Segment Open
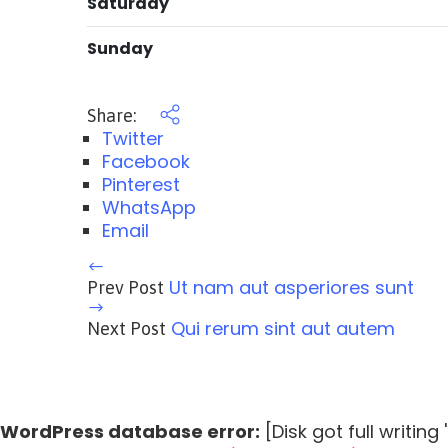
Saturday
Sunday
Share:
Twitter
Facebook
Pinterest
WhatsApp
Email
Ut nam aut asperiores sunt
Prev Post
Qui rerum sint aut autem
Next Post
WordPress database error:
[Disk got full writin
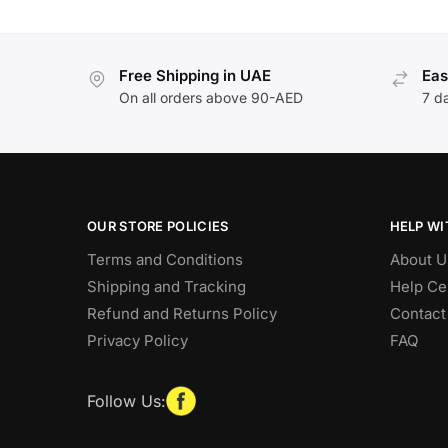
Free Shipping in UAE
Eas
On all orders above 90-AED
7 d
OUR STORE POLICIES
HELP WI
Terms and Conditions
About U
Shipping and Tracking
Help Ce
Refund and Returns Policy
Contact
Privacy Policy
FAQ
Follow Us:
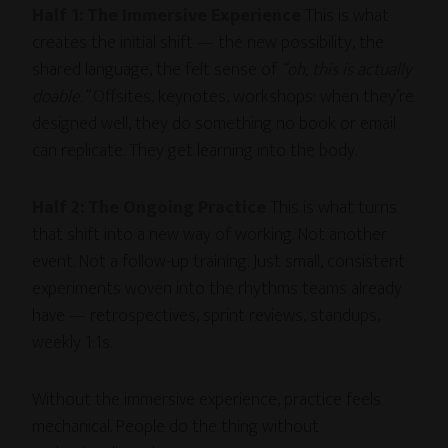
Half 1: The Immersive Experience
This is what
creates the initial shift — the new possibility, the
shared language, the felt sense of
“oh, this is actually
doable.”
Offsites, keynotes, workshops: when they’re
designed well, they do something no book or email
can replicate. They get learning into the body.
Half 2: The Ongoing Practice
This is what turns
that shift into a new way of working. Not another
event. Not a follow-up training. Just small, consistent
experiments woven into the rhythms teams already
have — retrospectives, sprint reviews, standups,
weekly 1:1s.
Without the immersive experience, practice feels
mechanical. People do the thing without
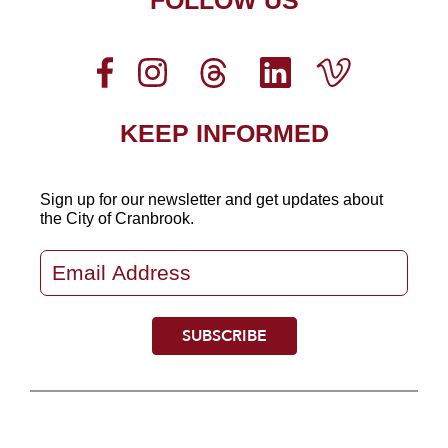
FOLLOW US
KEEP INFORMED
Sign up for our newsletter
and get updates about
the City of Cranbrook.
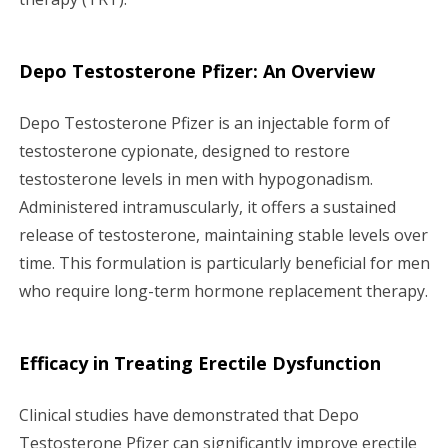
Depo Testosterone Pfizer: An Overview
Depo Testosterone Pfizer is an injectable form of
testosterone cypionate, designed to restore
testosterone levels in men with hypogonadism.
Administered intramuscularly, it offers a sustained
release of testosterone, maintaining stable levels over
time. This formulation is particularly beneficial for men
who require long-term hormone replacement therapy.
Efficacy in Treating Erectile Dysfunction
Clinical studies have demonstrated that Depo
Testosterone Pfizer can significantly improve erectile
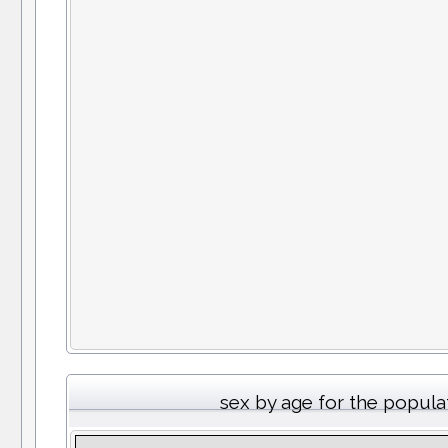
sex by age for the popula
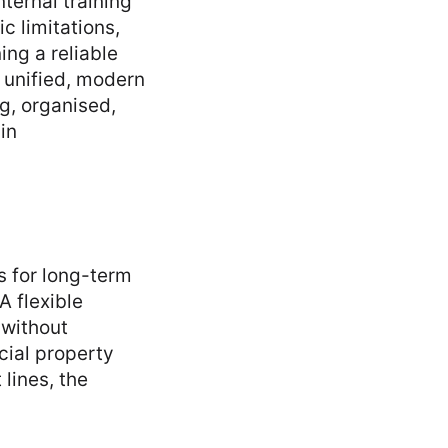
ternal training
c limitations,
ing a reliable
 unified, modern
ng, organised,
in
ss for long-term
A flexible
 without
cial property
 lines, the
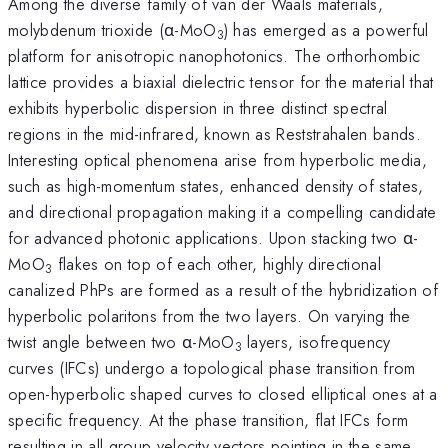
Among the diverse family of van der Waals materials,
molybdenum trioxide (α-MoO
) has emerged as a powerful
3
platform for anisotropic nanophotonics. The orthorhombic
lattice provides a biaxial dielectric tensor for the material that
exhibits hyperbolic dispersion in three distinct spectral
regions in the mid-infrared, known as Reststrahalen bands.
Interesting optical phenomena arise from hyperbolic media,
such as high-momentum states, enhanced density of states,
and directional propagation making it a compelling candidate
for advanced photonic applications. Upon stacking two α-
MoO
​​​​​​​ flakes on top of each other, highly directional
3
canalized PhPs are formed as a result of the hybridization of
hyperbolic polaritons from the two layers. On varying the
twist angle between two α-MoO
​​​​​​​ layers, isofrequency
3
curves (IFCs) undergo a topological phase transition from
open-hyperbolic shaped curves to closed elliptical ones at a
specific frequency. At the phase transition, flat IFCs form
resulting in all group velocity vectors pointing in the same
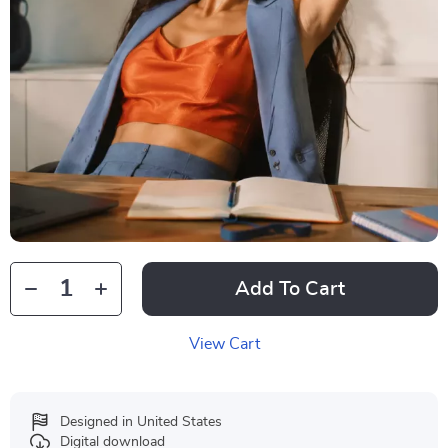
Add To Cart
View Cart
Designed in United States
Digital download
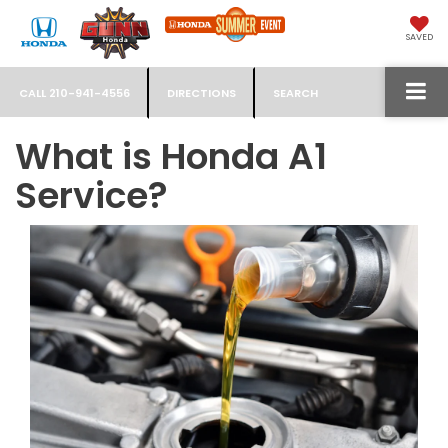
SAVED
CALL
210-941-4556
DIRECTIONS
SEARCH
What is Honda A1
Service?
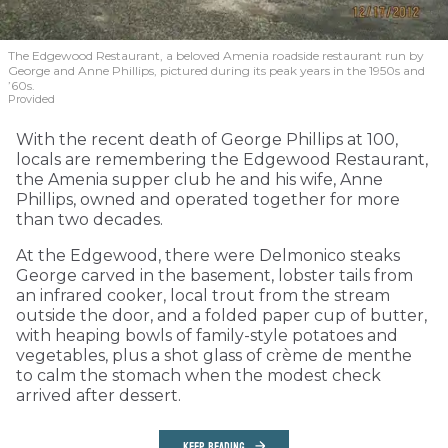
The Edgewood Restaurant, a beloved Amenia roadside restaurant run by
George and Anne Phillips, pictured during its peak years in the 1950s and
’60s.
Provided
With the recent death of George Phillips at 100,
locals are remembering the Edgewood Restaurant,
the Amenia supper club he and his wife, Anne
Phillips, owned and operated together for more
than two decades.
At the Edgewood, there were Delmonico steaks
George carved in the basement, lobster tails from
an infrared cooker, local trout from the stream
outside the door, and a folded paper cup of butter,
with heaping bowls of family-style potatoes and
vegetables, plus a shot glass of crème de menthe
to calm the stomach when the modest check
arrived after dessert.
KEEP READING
Segment Closed
Work task:
Give back each entry exactly as it appears. Leave pictures out.

Exercise response:
Saturday
Sunday
Share:
Twitter
Facebook
Pinterest
WhatsApp
Email
Ut nam aut asperiores sunt
Prev Post
Qui rerum sint aut autem
Next Post
WordPress database error:
[Disk got full writin
Free Shipping in UAE
Eas
On all orders above 90-AED
7 d
OUR STORE POLICIES
HELP WI
Terms and Conditions
About U
Shipping and Tracking
Help Ce
Refund and Returns Policy
Contact
Privacy Policy
FAQ
Follow Us:
Half 1: The Immersive Experience
This is what
creates the initial shift — the new possibility, the
shared language, the felt sense of
“oh, this is actually
doable.”
Offsites, keynotes, workshops: when they’re
designed well, they do something no book or email
can replicate. They get learning into the body.
Half 2: The Ongoing Practice
This is what turns
that shift into a new way of working. Not another
event. Not a follow-up training. Just small, consistent
experiments woven into the rhythms teams already
have — retrospectives, sprint reviews, standups,
weekly 1:1s.
Without the immersive experience, practice feels
mechanical. People do the thing without
FOLLOW US
KEEP INFORMED
Sign up for our newsletter
and get updates about
the City of Cranbrook.
Depo Testosterone Pfizer: An Overview
Depo Testosterone Pfizer is an injectable form of
testosterone cypionate, designed to restore
testosterone levels in men with hypogonadism.
Administered intramuscularly, it offers a sustained
release of testosterone, maintaining stable levels over
time. This formulation is particularly beneficial for men
who require long-term hormone replacement therapy.
Efficacy in Treating Erectile Dysfunction
Clinical studies have demonstrated that Depo
Testosterone Pfizer can significantly improve erectile
sex by age for the popula
ternal training
c limitations,
ing a reliable
 unified, modern
ng, organised,
in
ss for long-term
A flexible
 without
cial property
 lines, the
Among the diverse family of van der Waals materials,
molybdenum trioxide (α-MoO
) has emerged as a powerful
3
platform for anisotropic nanophotonics. The orthorhombic
lattice provides a biaxial dielectric tensor for the material that
exhibits hyperbolic dispersion in three distinct spectral
regions in the mid-infrared, known as Reststrahalen bands.
Interesting optical phenomena arise from hyperbolic media,
such as high-momentum states, enhanced density of states,
and directional propagation making it a compelling candidate
for advanced photonic applications. Upon stacking two α-
MoO
​​​​​​​ flakes on top of each other, highly directional
3
canalized PhPs are formed as a result of the hybridization of
hyperbolic polaritons from the two layers. On varying the
twist angle between two α-MoO
​​​​​​​ layers, isofrequency
3
curves (IFCs) undergo a topological phase transition from
open-hyperbolic shaped curves to closed elliptical ones at a
specific frequency. At the phase transition, flat IFCs form
resulting in all group velocity vectors pointing in the same
Add To Cart
View Cart
Designed in United States
Digital download
SAVED
CALL
210-941-4556
DIRECTIONS
SEARCH
What is Honda A1
Service?
The Edgewood Restaurant, a beloved Amenia roadside restaurant run by
George and Anne Phillips, pictured during its peak years in the 1950s and
’60s.
Provided
With the recent death of George Phillips at 100,
locals are remembering the Edgewood Restaurant,
the Amenia supper club he and his wife, Anne
Phillips, owned and operated together for more
than two decades.
At the Edgewood, there were Delmonico steaks
George carved in the basement, lobster tails from
an infrared cooker, local trout from the stream
outside the door, and a folded paper cup of butter,
with heaping bowls of family-style potatoes and
vegetables, plus a shot glass of crème de menthe
to calm the stomach when the modest check
arrived after dessert.
KEEP READING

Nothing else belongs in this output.